Pony Bodie replied, "I told you. We're on the prod for the persons unknown who cut up poor Preacher Shearer and his squaw."

Big Jim volunteered, "I keep telling the boys you shot the killer right next door. But who listens? Why are we exhuming poor old Nate, Deputy Long?"

Longarm said, "We ain't. I don't expect we'll have to dig down as far as the coffin lid. The killer wouldn't have had time to dig down more than a yard or so at the most."

The newspaperman demanded, "What killer? Gus Bergman? He wasn't in town when we buried the old timer in that grave."

Before Longarm had to answer, one of his stable hands called out, "I've hit something soft and mushy here."

Longarm moved over to stare down at a scrap of floral-print calico visible amid the dusty 'dobe clods and said, "Brush the dirt off her gentle, boys. She'd have wanted it that way."

So they did and soon had one arm, then a shoulder, then half the swollen face of the once-pretty Deputy Ida Weaver exposed to the cruel morning sun. Somebody gasped. "Good Gawd! It's Ida Weaver!" Somebody usually did.

Longarm said, "I wish folk didn't have to turn such funny colors after they were dead. It would be so much tidier if we could just dry up and blow away like faded flowers. But we don't. So pending an autopsy, I'd say they killed her as soon as she got home from Denver near to half a week ago."

"Do you have any idea who killed her?" asked Big Jim Tanner.

Longarm saw Rita Mae Reynolds coming over from her nearby house with her own gun strapped on, now, as he told the newspaperman it was too soon to say.

Rita rolled over the fence in her riding skirts and came over to take one look and gasp. "Oh, no! Not poor Ida! We were such good friends!"

Longarm said, "I'm sorry, ma'am. But that's what comes of sending inexperienced gals to carry out chores many a man would find too big a boo."

"But how could this have happened here in Keller's Crossing?" the auburn-haired bossy gal demanded, adding, "Ida won when she met up with that dangerous killer down in Denver, Custis!"

Longarm said, "Aw, he wasn't all that dangerous, next to some I've tangled with. Like Amarillo Cordwain, Texas Tom, and all them others, he was mostly too lazy to work and too dumb to cheat at cards. The one fairly experienced tinhorn they recruited lit out on them as soon as he saw how dumb they were acting."

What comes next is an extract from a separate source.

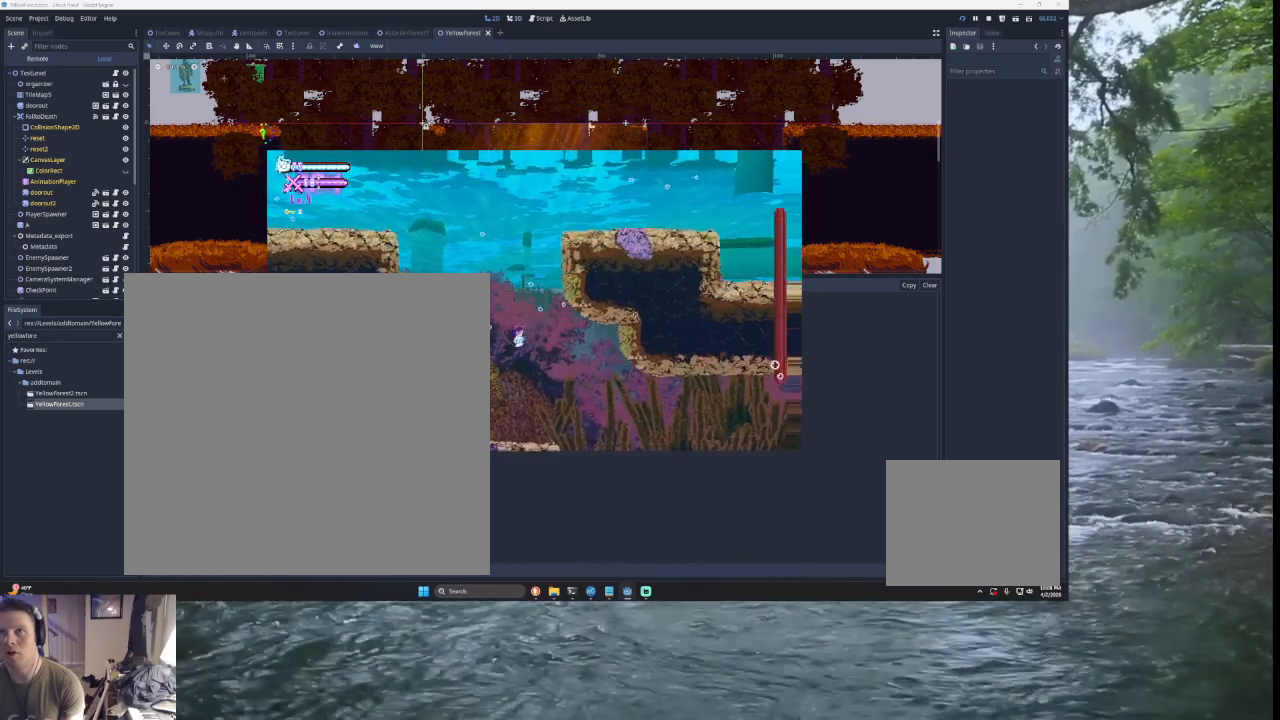
{"buttons": ["TRIANGLE", "L3"], "left_stick": "up-left", "right_stick": "center", "events": [[167, "left_stick", "up-left"], [233, "TRIANGLE", "up"], [300, "TRIANGLE", "down"], [400, "L3", "down"]]}
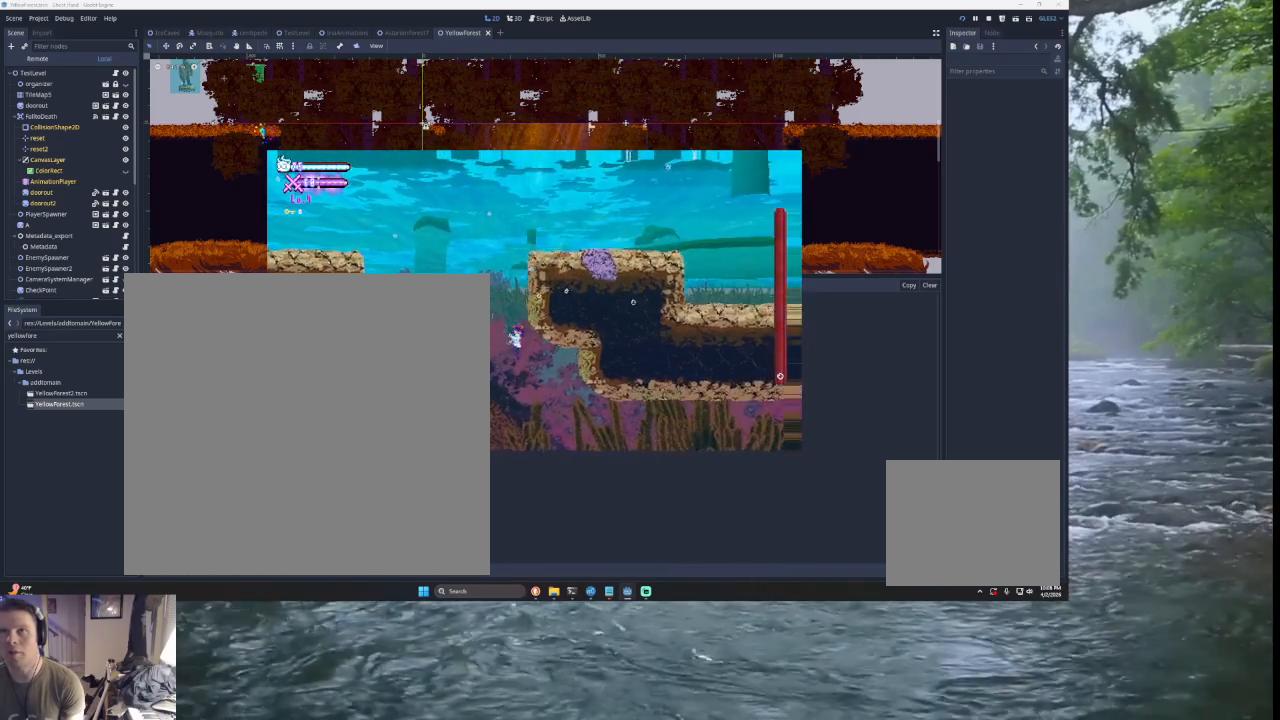
{"buttons": ["TRIANGLE"], "left_stick": "up", "right_stick": "center", "events": [[200, "L3", "up"], [200, "left_stick", "up"]]}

Big Jim stared soberly down at the partly exposed cadaver of Ida Weaver to say, "Call them anything you like, as long as you bring them to justice! Why did you just say it was too soon to say? Do you have any idea at all who's behind all this?"

Longarm said, "Sure. But you can't get milk out of a turtle just by trying to milk it, or a conviction out of a judge and jury just by pointing your finger with no proof."

"What more proof do you need?" asked Pony Bodie with a puzzled smile, pointing over at the nearby church as he said, "That preacher played with fire until he got burnt. He was running some sort of home for wayward boys. But he felt he had to turn them in when they left home or robbed other folk or, shucks, he just got tired of them. He'd have been defrocked or worse had word gotten out that he went in for queer parties under his very own church. So, knowing Miss Rita, here, had a firmer way than most for dealing with outlaws, he saw she got tipped off they were outlaws, whether they were or not, and told her where they might be found, so's her deputy gals could finish them off for the old sneak!"

Longarm nodded thoughtfully as more than one in the crowd agreed that all made sense.

Longarm said, "Well, like the old song says, farther along we'll know more about it. Your notion only adds up part way, Pony Bodie. I see how a dirty old man might use the law to aid and abet his fickle nature, or his worries about being blackmailed or exposed. But tell me how you think he got ten discarded lovers in a row to go where he wanted them to go and wait until he could sic the law on them."

Pony Bodie looked confused.

Big Jim said, "I might be able to answer that. You may have it backward. What if those double-gaited owlhoot riders just left him, friendly or unfriendly. He told me he'd gotten wires from others he knew. Not as swishy lads of course. He told me he got to comfort and advise heaps of prairie drifters, good, bad, and indifferent. Couldn't he have simply put the word out on some former pal and waited until another wired him from wherever?"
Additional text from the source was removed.